* [What you will do]: Scan the material below and copy every line holding the word "that".
^^^^
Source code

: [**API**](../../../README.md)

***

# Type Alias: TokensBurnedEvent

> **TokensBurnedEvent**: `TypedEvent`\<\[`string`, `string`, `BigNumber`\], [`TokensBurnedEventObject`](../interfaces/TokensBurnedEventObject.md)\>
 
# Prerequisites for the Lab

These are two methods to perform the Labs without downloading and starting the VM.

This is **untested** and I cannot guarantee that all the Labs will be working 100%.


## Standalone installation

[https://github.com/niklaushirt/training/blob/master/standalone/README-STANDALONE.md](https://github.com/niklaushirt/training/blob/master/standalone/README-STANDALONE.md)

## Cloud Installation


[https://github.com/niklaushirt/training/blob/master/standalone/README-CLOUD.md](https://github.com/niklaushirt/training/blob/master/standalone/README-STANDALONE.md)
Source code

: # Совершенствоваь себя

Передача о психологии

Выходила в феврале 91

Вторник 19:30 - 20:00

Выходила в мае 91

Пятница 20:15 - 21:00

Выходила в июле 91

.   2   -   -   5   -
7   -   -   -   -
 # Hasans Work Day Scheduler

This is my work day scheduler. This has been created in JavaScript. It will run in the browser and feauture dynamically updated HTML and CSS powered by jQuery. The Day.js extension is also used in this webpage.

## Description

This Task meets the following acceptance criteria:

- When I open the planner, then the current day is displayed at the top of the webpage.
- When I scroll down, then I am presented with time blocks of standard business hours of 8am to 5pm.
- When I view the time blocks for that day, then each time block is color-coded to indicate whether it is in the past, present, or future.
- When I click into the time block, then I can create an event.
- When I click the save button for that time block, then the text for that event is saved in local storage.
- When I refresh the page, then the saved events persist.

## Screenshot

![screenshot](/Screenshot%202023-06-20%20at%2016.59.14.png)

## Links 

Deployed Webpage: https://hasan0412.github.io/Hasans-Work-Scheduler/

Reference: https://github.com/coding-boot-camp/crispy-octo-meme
^^^^
* [Result]:
This is **untested** and I cannot guarantee that all the Labs will be working 100%.
- When I view the time blocks for that day, then each time block is color-coded to indicate whether it is in the past, present, or future.
- When I click the save button for that time block, then the text for that event is saved in local storage.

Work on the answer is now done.